We will only need to select the first purchase for each user and get their names.
Let’s wrap the received request in from and filter only the first purchases where row_number=1.
select row_number, item, count (devtodevid) as users
from(
select devtodevid, eventtime, item
, row_number() over(partition by devtodevid order by eventtime) row_number
, sum("_Coins") over(partition by devtodevid order by eventtime) cum_coins
from p102968.purchases
where created >current_date-interval '30 day' and created <current_date
order by 1,2)t
where row_number = 1
group by 1,2
order by 3 desc
Thus, we get statistics on the first in-game purchases of users. The most popular first purchases are “turns 2” and “bomb”.
The advantage of using row_number() is certainly that you can choose any sequence number of the event you need.
first_value() и last_value()
You can obtain a similar result using the window function first_value(@param), which returns the first value of the column specified in @param for each group in partition by according to order by.
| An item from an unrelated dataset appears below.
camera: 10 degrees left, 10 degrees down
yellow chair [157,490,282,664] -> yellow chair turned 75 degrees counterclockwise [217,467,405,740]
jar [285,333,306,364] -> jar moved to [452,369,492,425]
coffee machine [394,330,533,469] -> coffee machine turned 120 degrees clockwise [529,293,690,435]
select first_item, count (distinct devtodevid) as users
from(
select devtodevid, eventtime, item, first_value(item) over(partition by devtodevid order by eventtime) first_item
from p102968.purchases
where created >current_date-interval '30 day' and created <current_date
order by 1,2)t
group by 1
order by 2 desc
There is also an inverse function last_value() that returns the last value of a column for a window. Be careful when specifying over(order by eventtime)! The function will return the current value, not the last one for the partition. This is relevant for each analyzed row. The window function counts the values from the beginning of the partition to the current element according to order by.
nth_tile()
Another useful window function is nth_tile(@param,@row) which returns the @param value for the @row number in the over() partition. This is such a handy function if you only want to return the value of a certain column with a given number, and not all the data from the corresponding row.
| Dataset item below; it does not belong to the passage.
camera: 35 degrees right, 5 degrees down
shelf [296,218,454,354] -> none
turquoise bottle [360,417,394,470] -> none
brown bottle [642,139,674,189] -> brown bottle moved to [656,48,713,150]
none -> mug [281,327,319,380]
select nth_value, count (distinct devtodevid) as users
from(
select devtodevid, eventtime, item, nth_value(item,1) over(partition by devtodevid order by eventtime) nth_value
from p102968.purchases
where created >current_date-interval '30 day' and created <current_date
order by 1,2)t
group by 1
order by 2 desc
Distinct on
To select the first row of each of the groups, you can use the distinct on(@grouping) [set of columns] function. This function returns the values of the first row columns for each of the groups specified in distinct on(@params). In fact, you can set the grouping rules (similar to the usual distinct) and then display the data you need separated by commas.The order in which the first row is selected is set to order by, which is mandatory when using distinct on.
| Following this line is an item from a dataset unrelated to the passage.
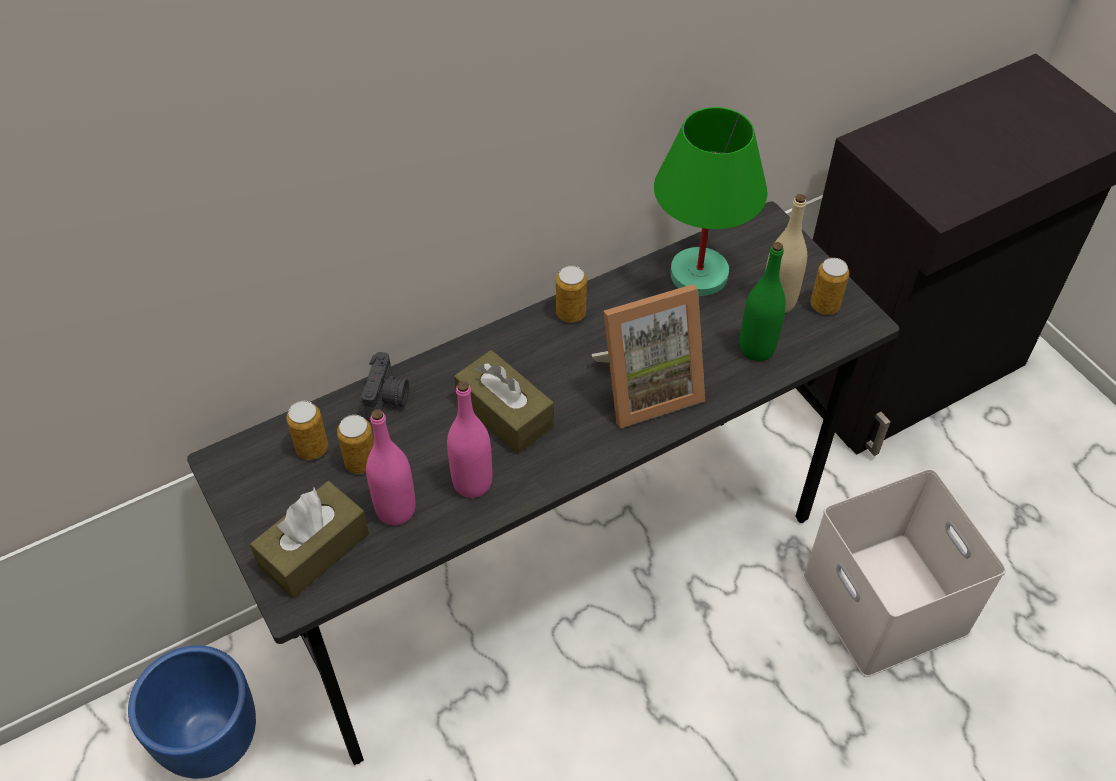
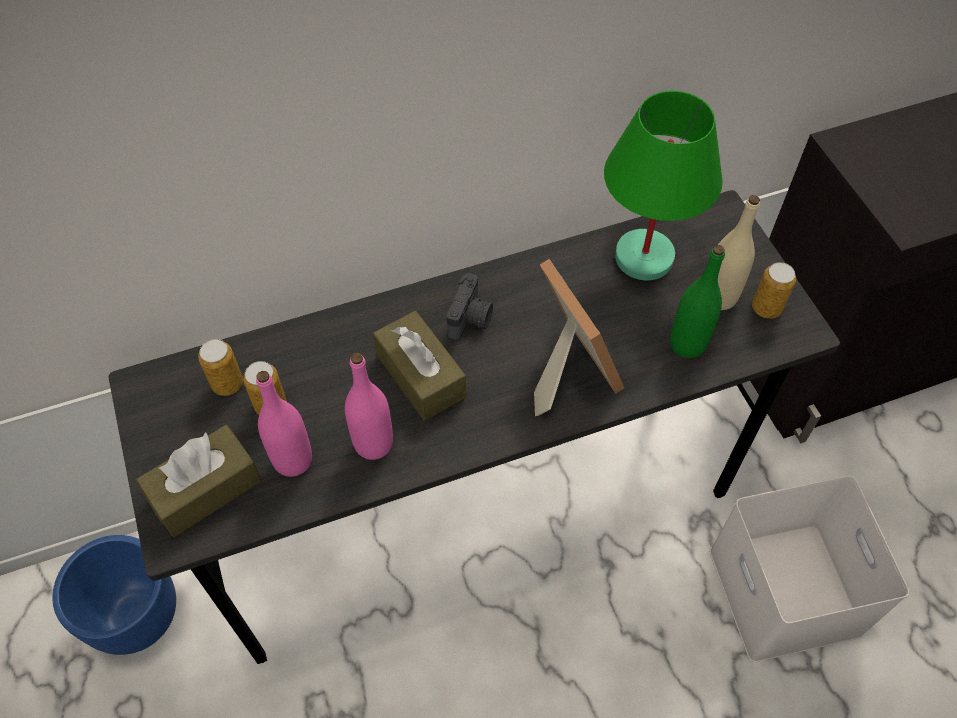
camera: 10 degrees right, 5 degrees up
camera [361,352,409,422] -> camera moved to [446,273,493,341]
can [556,265,587,323] -> none
picture frame [592,284,705,429] -> picture frame turned 105 degrees counterclockwise [534,259,624,416]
select item, count (distinct devtodevid) as users
from(
select distinct on (devtodevid), item
from p102968.purchases
where created >current_date-interval '30 day' and created <current_date
order by devtodevid, eventtime
)t
group by 1
order by 2 desc
In this query, for each devtodevid, we output the user ID and the very first item value because of specified order by devtodevid, eventtime.
Using distinct on is convenient if you need to display the first or the last values for multiple columns in each group.
So, we have considered window functions for calculating the first user events in the app. In the next part of the SQL series, we will analyze the change in metrics compared to the previous period.